As mentioned earlier, consistent hashing algorithm uses multiple markers for the nodes to map several smaller ranges of hash values instead of one big range. This has two positive effects: First, if the new node was to be added, that new node will gain more objects from all other existing nodes in the server, instead of just a few objects from a neighboring node – this results in more and smaller hash ranges. Likewise, if one of the existing node was to be removed, all objects that node was holding onto will be evenly distributed to the other existing nodes – results in less and larger hash ranges. Second, by doing this, the overall distribution of objects will be fairly even, meaning the weight among different nodes will be very close to evenly distributed – helps with load balancing.

alt text

Picture above shows several objects close to each other in terms of its hash value are distributed among different segments of the different drives. Multiple markers splits 4 big hash ranges into several smaller hash ranges and assigns them into all other drives.

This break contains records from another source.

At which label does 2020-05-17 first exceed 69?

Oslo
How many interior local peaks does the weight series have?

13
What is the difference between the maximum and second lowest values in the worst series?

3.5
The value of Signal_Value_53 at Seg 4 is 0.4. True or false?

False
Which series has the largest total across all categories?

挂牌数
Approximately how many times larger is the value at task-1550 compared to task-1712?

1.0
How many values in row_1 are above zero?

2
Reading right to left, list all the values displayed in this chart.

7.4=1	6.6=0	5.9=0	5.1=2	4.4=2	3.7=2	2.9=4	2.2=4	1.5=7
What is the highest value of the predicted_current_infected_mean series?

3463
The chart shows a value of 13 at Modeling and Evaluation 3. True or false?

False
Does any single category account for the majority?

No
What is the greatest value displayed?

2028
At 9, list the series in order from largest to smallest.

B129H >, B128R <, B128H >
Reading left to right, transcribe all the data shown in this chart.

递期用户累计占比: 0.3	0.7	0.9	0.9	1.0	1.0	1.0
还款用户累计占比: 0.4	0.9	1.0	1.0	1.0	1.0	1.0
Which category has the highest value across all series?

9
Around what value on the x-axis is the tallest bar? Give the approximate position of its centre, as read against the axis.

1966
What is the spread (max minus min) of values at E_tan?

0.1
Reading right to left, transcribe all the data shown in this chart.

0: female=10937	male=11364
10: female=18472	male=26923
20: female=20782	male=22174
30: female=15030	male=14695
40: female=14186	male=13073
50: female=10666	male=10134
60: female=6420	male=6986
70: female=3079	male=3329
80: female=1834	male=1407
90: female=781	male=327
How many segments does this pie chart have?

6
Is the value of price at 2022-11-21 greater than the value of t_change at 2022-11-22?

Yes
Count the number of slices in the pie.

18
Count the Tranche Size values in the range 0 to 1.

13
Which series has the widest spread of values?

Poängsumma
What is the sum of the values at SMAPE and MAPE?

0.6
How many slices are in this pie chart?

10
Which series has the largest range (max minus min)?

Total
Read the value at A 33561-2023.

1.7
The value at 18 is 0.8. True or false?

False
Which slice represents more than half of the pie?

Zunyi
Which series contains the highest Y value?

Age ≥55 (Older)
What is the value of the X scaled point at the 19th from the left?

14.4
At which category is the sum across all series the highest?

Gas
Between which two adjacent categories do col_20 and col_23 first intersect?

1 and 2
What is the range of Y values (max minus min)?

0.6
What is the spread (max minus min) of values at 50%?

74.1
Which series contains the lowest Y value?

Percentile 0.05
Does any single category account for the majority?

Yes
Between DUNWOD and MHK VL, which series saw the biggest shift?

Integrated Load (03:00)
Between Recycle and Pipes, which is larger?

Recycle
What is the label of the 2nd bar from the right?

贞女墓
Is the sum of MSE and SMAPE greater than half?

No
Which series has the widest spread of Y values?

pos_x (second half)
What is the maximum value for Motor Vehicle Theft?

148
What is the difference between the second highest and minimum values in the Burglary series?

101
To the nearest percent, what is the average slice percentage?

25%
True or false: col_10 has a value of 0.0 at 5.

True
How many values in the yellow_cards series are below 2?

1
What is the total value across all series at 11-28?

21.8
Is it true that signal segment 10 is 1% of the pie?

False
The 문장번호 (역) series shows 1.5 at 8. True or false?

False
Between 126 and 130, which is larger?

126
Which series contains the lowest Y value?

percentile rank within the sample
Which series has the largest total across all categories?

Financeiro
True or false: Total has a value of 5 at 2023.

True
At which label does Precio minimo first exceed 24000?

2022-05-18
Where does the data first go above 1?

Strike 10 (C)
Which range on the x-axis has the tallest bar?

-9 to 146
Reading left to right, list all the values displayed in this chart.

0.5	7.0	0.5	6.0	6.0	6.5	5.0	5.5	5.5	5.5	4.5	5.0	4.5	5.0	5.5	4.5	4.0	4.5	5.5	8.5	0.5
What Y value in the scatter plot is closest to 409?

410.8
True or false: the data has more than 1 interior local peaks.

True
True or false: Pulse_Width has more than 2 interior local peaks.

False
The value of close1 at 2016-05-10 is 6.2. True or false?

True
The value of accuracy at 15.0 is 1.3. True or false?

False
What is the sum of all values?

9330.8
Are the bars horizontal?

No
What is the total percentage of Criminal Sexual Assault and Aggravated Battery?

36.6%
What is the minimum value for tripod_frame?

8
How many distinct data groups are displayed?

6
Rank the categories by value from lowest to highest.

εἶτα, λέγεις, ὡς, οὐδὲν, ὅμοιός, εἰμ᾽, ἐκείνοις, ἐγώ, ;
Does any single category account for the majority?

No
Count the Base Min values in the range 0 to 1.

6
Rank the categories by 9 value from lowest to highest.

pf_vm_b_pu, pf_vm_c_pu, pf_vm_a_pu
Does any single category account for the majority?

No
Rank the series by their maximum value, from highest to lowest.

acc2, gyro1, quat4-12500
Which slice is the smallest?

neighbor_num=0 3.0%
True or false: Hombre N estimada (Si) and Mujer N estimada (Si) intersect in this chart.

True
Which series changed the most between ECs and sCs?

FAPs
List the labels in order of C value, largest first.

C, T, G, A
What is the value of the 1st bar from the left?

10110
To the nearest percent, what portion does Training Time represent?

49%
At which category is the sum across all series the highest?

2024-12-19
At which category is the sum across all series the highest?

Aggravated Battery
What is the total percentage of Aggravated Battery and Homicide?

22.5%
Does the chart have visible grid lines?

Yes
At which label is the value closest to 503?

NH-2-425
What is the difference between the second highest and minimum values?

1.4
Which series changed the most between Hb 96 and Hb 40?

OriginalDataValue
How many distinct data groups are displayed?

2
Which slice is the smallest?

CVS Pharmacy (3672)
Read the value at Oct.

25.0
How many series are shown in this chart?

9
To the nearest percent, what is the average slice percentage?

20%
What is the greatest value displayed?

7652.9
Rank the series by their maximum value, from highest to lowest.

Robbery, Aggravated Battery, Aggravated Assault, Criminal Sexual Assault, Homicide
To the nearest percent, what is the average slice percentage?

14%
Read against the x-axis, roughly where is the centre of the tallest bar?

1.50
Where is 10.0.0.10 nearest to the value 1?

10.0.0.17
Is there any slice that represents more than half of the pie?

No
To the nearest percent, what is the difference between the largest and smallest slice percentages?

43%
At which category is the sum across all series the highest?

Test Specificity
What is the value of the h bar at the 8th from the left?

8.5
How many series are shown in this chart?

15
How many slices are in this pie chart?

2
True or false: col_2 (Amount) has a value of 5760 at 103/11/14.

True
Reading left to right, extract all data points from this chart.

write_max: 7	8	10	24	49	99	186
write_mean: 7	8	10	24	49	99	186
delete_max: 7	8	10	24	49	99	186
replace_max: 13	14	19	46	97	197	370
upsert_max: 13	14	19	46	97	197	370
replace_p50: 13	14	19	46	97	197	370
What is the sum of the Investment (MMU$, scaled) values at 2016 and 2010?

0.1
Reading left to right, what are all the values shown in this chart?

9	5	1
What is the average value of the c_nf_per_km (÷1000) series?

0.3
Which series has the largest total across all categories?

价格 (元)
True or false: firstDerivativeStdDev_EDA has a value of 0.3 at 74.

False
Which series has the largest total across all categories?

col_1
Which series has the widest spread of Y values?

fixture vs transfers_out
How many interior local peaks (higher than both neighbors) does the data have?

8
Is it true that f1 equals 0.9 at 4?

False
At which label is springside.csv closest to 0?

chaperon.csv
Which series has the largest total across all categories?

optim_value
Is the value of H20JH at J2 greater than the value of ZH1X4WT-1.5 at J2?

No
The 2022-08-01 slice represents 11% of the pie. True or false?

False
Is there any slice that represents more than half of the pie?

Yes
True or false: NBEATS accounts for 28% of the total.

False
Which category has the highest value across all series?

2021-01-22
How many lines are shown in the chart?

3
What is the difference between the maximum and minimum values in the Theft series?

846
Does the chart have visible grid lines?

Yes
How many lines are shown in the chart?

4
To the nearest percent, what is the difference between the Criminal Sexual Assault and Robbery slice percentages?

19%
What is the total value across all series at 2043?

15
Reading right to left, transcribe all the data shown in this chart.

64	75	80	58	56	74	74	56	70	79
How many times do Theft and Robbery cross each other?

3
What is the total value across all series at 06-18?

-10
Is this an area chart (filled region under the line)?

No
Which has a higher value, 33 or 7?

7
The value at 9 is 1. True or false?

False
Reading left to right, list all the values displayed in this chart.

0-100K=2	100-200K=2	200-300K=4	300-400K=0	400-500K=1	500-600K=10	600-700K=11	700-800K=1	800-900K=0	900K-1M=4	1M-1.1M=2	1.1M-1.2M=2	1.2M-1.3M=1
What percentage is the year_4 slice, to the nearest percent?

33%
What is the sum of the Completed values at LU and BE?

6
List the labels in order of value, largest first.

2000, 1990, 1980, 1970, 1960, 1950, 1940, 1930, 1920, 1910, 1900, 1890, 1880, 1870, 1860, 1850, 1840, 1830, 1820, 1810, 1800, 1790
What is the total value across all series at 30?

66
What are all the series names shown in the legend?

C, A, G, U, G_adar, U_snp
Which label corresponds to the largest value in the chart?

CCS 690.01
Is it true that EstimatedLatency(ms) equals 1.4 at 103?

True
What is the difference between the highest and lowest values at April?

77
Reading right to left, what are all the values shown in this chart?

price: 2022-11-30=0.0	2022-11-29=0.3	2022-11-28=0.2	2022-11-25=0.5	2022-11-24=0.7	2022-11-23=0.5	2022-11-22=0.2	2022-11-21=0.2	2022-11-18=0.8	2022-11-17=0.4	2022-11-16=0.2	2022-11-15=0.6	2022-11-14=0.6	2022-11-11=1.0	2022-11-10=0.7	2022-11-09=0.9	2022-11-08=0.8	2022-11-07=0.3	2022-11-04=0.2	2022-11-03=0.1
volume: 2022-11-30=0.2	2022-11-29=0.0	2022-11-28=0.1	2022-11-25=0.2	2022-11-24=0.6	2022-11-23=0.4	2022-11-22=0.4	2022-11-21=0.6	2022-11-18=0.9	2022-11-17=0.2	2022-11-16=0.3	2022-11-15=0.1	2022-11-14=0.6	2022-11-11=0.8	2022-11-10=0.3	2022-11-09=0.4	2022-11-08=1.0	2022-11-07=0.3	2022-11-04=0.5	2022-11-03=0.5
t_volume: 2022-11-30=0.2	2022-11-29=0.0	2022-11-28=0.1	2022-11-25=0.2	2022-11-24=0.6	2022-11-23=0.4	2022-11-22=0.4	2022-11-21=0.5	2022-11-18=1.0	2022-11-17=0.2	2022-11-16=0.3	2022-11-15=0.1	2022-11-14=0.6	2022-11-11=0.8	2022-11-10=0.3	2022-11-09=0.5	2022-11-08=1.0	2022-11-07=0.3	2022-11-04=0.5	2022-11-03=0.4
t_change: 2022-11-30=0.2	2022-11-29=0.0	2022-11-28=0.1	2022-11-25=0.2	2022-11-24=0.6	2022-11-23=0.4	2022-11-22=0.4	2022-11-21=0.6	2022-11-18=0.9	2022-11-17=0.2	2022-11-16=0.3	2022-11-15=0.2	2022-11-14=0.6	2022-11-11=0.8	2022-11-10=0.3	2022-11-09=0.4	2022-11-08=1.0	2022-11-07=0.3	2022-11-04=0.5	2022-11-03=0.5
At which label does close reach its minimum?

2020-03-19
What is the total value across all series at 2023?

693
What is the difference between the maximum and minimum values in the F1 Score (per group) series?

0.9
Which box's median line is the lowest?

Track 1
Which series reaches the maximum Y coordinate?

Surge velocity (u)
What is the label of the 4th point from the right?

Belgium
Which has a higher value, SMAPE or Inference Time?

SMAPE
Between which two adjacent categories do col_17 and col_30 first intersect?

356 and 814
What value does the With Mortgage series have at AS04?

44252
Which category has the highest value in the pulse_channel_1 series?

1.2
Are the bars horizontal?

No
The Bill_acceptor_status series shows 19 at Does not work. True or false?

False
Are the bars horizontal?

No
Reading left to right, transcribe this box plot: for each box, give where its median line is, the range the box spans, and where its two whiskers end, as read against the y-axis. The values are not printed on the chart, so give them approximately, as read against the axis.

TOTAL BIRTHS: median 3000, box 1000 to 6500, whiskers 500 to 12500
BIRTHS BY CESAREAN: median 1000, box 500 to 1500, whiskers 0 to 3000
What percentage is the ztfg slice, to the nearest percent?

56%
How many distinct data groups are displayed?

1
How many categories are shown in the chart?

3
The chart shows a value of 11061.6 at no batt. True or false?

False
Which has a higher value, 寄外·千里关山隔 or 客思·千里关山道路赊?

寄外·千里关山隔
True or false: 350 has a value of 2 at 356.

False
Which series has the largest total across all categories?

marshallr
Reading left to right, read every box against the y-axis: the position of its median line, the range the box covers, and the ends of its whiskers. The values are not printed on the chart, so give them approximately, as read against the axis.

Endpoint for getting a cached item from distributed cache

http://localhost:8080/cache?key=somekey

GET

Service find the redis system based on the key and reterieve the same from that redis system.

Sample Request

http://localhost:8080/cache?key=mailid.yt.com

where, key - request param represents the key stored in cache

Sample Response

{
    "key": "mailid.yt.com",
    "value": "this my mail url",
    "status": "retrieved from 127.0.0.1:6379"
}

Endpoint for setting an item in distributed cache

http://localhost:8080/cache

POST

Adds key and its value in distributed cache.

Sample Request

{
	"key":"mailid.yt.com",
	"value":"this my mail url"
}

where, key - key for the value value - value for the key

Sample Response

{
    "key": "mailid.yt.com",
    "value": "this my mail url",
    "status": "cached in 127.0.0.1:6379"
}

Endpoint for adding or removing cache system

http://localhost:8080/system

GET

Gets the list of redis cache system present in the distribution pool.

Sample Response

[
    {
        "host": "127.0.0.1",
        "port": "6379",
        "portNumber": 6379
    },
    {
        "host": "127.0.0.1",
        "port": "6380",
        "portNumber": 6380
    }
]
POST

Adds cache server to distribution list.

Sample Request

{
	"host":"127.0.0.1",
	"port":"6379"
}

where, host - ip address of the redis cache system port - port number of the redis cache system

Sample Response

System 127.0.0.1:6379 added successfully.

DELETE

Removes cache server from distribution list.

Sample Request

{
	"host":"127.0.0.1",
	"port":"6379"
}

where, host - ip address of the redis cache system port - port number of the redis cache system

Sample Response

System 127.0.0.1:6379 removed successfully.